A story of hope and renewal
At the recent launch of the book at Readings Kids in Melbourne, author Tom Doig spoke about the power of the book, and its themes of memory, hope and renewal. He said:
In between starting to rebuild her parents’ house with her brothers and to rebuild her life, Ella somehow managed to find time to write an astonishing, redemptive story for young people about her family’s tragedy.
There are so many remarkable poetic descriptions in this book: the hills are ‘bald, with black spikes where the trees used to be’; the powerlines ‘dangling like broken guitar strings’. And the illustrations are gorgeous and moving too – they’re the work of David Cox, a fabulous artist from Queensland.
But what’s most impressive about The House on the Mountain is how Ella manages, in the voice and via the consciousness of an innocent schoolkid, to convey the trauma, the wrenching emotional upheaval of a disaster like Black Saturday.
When the Ella character hears that her family house is gone: ‘I dig my knuckles into my closed eyes, trying to stop the image from disappearing.’
Meanwhile, in the retelling of her story: ‘The drive down the mountain hides away in the back of my memories.’

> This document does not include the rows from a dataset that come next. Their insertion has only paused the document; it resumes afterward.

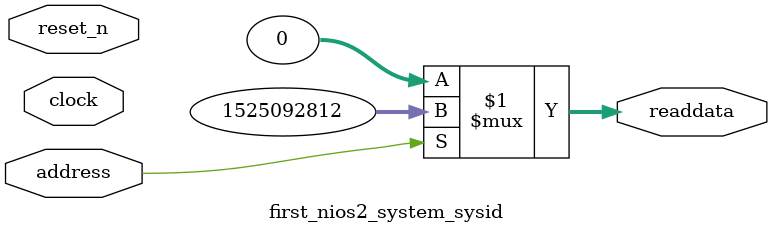
<source format=v>

`timescale 1ns / 1ps
// synthesis translate_on

// turn off superfluous verilog processor warnings 
// altera message_level Level1 
// altera message_off 10034 10035 10036 10037 10230 10240 10030 

module first_nios2_system_sysid (
               // inputs:
                address,
                clock,
                reset_n,

               // outputs:
                readdata
             )
;

  output  [ 31: 0] readdata;
  input            address;
  input            clock;
  input            reset_n;

  wire    [ 31: 0] readdata;
  //control_slave, which is an e_avalon_slave
  assign readdata = address ? 1525092812 : 0;

endmodule




</source>
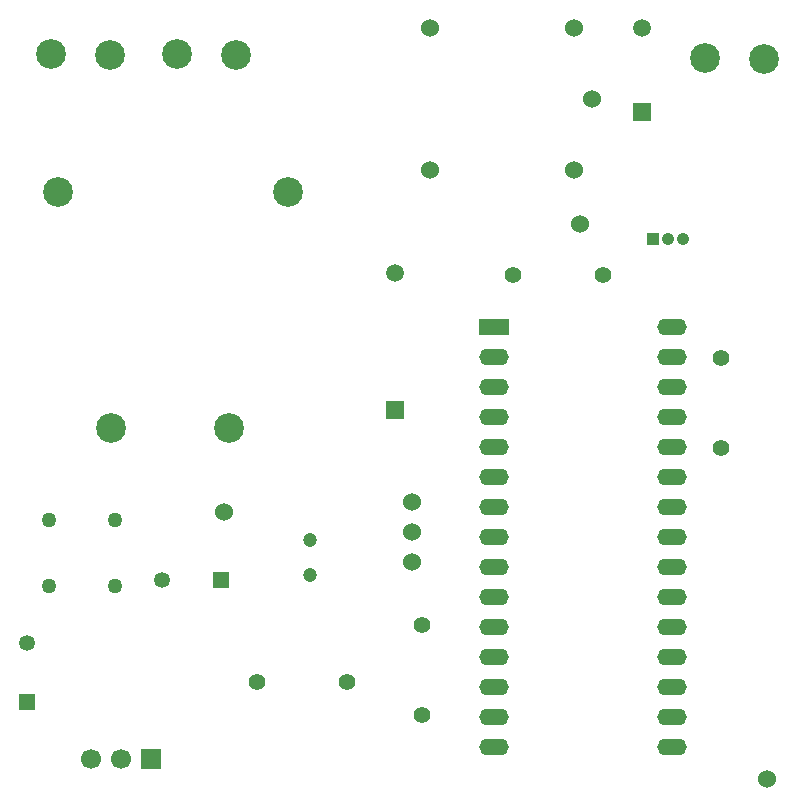
<source format=gbl>
G04 Layer_Physical_Order=2*
G04 Layer_Color=16711680*
%FSLAX44Y44*%
%MOMM*%
G71*
G01*
G75*
%ADD12C,1.5240*%
%ADD13C,1.4000*%
%ADD14C,2.5240*%
%ADD15C,1.2000*%
%ADD16C,1.7000*%
%ADD17R,1.7000X1.7000*%
%ADD18C,1.2700*%
%ADD19C,1.5000*%
%ADD20R,1.5000X1.5000*%
%ADD21C,1.3500*%
%ADD22R,1.3500X1.3500*%
%ADD23R,1.3500X1.3500*%
%ADD24R,1.0500X1.0500*%
%ADD25C,1.0500*%
%ADD26R,2.5000X1.4000*%
%ADD27O,2.5000X1.4000*%
D12*
X769366Y1080262D02*
D03*
X468122Y835914D02*
D03*
X928116Y610362D02*
D03*
X627380Y793750D02*
D03*
Y819150D02*
D03*
Y844550D02*
D03*
X642366Y1125982D02*
D03*
X764666D02*
D03*
X642366Y1245982D02*
D03*
X764666D02*
D03*
X779666Y1185982D02*
D03*
D13*
X889000Y966724D02*
D03*
Y890524D02*
D03*
X496570Y692150D02*
D03*
X572770D02*
D03*
X636270Y664210D02*
D03*
Y740410D02*
D03*
X712978Y1036574D02*
D03*
X789178D02*
D03*
D14*
X322110Y1224280D02*
D03*
X372110Y1223010D02*
D03*
X925322Y1219712D02*
D03*
X875322Y1220982D02*
D03*
X428752Y1224280D02*
D03*
X478752Y1223010D02*
D03*
X472910Y907190D02*
D03*
X372910D02*
D03*
X522910Y1107190D02*
D03*
X327910D02*
D03*
D15*
X541528Y782828D02*
D03*
Y812828D02*
D03*
D16*
X355600Y627380D02*
D03*
X381000D02*
D03*
D17*
X406400D02*
D03*
D18*
X375920Y773938D02*
D03*
X320040D02*
D03*
Y829818D02*
D03*
X375920D02*
D03*
D19*
X612902Y1038944D02*
D03*
X822070Y1245982D02*
D03*
D20*
X612902Y922444D02*
D03*
X822070Y1174982D02*
D03*
D21*
X301498Y725024D02*
D03*
X416198Y778510D02*
D03*
D22*
X301498Y675024D02*
D03*
D23*
X466198Y778510D02*
D03*
D24*
X831342Y1067054D02*
D03*
D25*
X844042D02*
D03*
X856742D02*
D03*
D26*
X697230Y993140D02*
D03*
D27*
Y967740D02*
D03*
Y942340D02*
D03*
Y916940D02*
D03*
Y891540D02*
D03*
Y866140D02*
D03*
Y840740D02*
D03*
Y815340D02*
D03*
Y789940D02*
D03*
Y764540D02*
D03*
Y739140D02*
D03*
Y713740D02*
D03*
Y688340D02*
D03*
Y662940D02*
D03*
Y637540D02*
D03*
X847230Y993140D02*
D03*
Y967740D02*
D03*
Y942340D02*
D03*
Y916940D02*
D03*
Y891540D02*
D03*
Y866140D02*
D03*
Y840740D02*
D03*
Y815340D02*
D03*
Y789940D02*
D03*
Y764540D02*
D03*
Y739140D02*
D03*
Y713740D02*
D03*
Y688340D02*
D03*
Y662940D02*
D03*
Y637540D02*
D03*
M02*

</source>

This push and pull of memory – trying to forget some things, while desperately holding onto others, both impossible tasks – is captured in The House on the Mountain with understated, yet devastating, effect. The remarkable achievement of The House on the Mountain is that as well as being a story about devastation, it is equally a story about hope and renewal.
Ella has also taken a complex personal story and, from it, distilled an archetype, almost a fable: a quintessentially Australian story that is relevant, all too relevant, across Australia and into our climate-changed future.

More from Ella Holcombe about the book & her experiences:
Watch a preview below as Ella reads from The House on the Mountain for Storybox Library (or view the full reading here), who also have a lovely interview with her on their blog.
Watch as Ella talks to ABC’s One Plus One about the Black Saturday bushfires, or listen below to a beautiful segment as Ella reads from The House on the Mountain and talks to Radio National’s Life Matters about her childhood, the fires, and writing a children’s book:
In this ABC news article Ella and her brothers share their thoughts on their childhood, the Black Saturday disasters, and reclaiming the mountain and their family home.
Teachers’ notes are also available on our website for advice on using the book in the classroom.
About the setting for The House on the Mountain
This story is set in Kinglake, on traditional Wurundjeri land. We wish to acknowledge the Wurundjeri people as the Traditional Owners and Custodians of this land, and pay our respects to their Elders past, present and emerging.
Wurun means manna gum, and djeri is the word for the witchety grubs that live in and around these trees. So Wurundjeri means Manna Gum People, or Witchety Grub People.
Thank you to Aunty Alice Kolasa, Wurundjeri Elder, for generously providing the beautiful acknowledgement of country above, which is included in the book.